(Saved entries)
━━━━━━

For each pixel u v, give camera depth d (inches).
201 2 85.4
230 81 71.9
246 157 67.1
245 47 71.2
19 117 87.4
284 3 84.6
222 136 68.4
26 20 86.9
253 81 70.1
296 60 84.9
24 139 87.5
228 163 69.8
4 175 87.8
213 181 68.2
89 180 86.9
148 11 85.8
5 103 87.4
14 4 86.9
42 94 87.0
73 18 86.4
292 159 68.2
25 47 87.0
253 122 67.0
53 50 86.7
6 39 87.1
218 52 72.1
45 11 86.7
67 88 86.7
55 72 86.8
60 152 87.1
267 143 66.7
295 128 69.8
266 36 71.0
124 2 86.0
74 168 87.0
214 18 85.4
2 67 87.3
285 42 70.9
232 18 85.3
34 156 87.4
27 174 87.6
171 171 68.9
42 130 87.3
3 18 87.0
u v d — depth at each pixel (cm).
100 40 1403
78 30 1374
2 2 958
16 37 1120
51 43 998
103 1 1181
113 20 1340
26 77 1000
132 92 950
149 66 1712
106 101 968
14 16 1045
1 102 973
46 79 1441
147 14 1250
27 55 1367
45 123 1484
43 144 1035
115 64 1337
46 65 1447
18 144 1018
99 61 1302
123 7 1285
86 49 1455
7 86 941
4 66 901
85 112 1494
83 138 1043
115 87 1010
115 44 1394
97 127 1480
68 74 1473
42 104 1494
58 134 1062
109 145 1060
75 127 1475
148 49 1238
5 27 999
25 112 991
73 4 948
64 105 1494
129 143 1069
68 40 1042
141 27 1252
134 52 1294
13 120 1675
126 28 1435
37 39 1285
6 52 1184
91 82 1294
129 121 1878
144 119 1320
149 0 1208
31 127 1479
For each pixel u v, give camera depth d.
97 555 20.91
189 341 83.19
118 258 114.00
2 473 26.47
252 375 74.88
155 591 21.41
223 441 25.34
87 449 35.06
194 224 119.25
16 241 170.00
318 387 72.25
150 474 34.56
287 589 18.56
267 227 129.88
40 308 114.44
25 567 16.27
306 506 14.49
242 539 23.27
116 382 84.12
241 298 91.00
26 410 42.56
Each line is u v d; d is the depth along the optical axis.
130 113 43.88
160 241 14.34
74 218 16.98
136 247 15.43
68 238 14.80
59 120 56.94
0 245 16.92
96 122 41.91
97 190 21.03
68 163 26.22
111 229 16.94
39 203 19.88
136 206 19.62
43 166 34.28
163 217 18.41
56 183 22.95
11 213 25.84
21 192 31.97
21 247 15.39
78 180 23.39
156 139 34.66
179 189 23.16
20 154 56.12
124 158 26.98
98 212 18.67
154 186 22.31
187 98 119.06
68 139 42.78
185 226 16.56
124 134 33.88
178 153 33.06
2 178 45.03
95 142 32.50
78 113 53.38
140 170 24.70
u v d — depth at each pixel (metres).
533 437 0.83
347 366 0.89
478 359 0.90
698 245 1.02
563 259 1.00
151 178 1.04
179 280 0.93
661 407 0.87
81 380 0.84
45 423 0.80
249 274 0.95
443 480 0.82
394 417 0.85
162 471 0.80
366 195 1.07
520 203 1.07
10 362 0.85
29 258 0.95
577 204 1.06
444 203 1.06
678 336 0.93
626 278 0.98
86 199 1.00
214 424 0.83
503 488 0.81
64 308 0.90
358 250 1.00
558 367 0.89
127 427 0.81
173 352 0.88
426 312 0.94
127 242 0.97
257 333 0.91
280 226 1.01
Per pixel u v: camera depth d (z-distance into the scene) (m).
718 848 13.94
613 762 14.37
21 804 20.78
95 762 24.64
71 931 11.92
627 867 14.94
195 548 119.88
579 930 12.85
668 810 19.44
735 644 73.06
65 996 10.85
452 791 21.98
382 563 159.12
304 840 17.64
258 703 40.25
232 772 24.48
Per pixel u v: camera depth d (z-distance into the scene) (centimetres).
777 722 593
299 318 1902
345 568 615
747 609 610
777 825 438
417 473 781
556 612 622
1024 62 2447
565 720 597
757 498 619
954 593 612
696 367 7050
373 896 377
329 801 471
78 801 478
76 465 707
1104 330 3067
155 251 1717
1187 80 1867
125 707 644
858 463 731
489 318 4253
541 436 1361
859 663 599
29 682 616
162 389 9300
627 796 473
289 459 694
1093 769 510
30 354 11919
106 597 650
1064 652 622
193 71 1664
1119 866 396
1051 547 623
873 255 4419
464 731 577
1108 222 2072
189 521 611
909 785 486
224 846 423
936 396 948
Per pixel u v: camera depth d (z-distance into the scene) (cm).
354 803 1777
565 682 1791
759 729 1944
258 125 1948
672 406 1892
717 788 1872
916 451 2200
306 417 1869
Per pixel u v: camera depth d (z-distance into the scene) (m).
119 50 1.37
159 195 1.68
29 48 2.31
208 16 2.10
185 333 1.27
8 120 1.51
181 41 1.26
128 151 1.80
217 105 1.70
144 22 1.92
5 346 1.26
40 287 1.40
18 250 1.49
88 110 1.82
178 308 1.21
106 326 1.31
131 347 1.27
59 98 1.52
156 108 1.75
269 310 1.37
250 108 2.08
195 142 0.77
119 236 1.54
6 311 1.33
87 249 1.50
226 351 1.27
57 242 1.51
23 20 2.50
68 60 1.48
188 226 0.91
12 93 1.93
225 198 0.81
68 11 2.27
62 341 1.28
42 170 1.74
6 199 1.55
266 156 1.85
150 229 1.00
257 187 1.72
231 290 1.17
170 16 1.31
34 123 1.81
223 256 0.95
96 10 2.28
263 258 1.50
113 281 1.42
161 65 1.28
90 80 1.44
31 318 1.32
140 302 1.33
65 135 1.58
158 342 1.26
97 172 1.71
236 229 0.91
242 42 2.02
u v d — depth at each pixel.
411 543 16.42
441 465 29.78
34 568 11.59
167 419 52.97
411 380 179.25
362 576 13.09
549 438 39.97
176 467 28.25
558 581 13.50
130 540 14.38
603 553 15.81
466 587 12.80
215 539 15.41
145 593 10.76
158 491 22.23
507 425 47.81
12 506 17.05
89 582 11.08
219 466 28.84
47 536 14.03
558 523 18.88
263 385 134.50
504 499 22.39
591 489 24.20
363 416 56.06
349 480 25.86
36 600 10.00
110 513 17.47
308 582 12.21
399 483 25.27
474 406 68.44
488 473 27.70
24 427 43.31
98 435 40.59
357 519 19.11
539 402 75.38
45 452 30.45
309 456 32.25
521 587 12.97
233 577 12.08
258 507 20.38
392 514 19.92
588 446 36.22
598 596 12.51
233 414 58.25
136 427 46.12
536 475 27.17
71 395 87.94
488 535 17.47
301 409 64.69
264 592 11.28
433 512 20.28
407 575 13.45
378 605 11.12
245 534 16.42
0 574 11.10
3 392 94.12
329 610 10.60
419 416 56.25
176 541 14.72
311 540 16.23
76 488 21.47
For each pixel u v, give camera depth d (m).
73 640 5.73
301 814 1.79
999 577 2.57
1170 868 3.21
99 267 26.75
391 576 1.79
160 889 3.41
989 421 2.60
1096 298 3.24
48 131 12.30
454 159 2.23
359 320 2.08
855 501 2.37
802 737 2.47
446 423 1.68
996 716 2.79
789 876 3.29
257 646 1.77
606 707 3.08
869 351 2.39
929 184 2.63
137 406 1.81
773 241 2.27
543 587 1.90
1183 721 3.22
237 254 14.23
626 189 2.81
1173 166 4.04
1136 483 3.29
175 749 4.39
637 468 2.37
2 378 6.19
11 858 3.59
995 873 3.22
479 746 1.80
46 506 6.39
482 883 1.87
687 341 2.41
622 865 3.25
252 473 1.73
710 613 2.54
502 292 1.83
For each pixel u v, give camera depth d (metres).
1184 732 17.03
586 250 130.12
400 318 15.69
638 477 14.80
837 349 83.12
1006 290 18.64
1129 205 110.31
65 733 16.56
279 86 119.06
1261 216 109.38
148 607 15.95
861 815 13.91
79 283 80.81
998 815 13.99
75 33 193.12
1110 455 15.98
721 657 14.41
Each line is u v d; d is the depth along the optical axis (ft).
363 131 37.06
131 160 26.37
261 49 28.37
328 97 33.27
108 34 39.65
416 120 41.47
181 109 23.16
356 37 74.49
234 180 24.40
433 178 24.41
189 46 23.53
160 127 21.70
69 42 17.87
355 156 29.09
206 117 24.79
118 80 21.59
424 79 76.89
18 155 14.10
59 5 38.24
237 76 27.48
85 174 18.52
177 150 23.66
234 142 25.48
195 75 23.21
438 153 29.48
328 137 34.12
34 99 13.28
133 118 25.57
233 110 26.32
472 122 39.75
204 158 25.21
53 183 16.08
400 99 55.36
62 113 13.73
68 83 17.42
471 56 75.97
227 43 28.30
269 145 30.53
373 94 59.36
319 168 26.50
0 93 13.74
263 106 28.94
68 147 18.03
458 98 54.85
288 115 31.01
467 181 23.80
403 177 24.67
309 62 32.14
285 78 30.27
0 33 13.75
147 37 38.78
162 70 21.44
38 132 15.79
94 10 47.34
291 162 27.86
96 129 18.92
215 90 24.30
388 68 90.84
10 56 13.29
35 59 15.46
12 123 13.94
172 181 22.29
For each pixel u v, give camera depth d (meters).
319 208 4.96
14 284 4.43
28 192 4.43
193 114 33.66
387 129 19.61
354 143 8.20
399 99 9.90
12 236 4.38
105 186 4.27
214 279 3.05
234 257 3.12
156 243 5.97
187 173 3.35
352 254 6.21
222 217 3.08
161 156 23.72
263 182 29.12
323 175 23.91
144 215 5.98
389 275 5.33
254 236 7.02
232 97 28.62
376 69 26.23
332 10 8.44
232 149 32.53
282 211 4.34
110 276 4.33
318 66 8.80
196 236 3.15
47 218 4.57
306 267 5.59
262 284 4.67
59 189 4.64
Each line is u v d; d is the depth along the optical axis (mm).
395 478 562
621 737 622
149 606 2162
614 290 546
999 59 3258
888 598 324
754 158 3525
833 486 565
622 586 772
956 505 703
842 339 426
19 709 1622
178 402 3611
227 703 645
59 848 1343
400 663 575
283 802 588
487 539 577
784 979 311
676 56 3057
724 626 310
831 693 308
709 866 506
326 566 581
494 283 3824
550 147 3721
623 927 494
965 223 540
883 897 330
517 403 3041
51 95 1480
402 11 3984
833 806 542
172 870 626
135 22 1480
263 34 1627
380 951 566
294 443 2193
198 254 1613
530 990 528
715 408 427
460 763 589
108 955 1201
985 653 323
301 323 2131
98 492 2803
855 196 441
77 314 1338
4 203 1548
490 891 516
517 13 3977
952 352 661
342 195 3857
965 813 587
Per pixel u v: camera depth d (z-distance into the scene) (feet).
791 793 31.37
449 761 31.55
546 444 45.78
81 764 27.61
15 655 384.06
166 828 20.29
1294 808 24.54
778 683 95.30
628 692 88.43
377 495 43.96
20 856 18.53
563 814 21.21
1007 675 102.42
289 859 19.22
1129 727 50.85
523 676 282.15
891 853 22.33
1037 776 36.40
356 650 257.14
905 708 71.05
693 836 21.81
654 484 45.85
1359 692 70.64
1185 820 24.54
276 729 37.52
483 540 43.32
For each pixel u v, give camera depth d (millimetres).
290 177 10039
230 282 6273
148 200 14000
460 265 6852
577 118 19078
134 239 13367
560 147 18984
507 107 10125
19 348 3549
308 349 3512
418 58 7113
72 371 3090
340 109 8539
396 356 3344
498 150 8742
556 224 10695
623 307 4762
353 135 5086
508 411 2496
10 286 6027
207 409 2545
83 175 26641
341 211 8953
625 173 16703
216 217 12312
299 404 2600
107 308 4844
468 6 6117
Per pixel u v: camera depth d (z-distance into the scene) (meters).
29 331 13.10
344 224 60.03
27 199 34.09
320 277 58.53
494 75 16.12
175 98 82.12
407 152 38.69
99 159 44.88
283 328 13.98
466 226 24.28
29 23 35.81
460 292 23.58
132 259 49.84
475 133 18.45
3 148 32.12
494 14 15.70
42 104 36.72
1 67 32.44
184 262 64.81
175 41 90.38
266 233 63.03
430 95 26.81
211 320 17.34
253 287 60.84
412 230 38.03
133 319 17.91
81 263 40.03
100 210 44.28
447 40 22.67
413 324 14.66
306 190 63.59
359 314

━━━━━━

- Instructions to follow: Only the lines containing "distance" are needed; copy each of them from the data.

- Answer to this problem:
Per pixel u v: camera depth d (z-distance into the scene) (m).
Per pixel u v: camera depth d (z-distance into the scene) (centimetres).
Per pixel u v: camera depth d (z-distance into the scene) (cm).
Per pixel u v: camera depth d (z-distance into the scene) (m).
Per pixel u v: camera depth d (z-distance into the scene) (feet).
Per pixel u v: camera depth d (z-distance into the scene) (meters).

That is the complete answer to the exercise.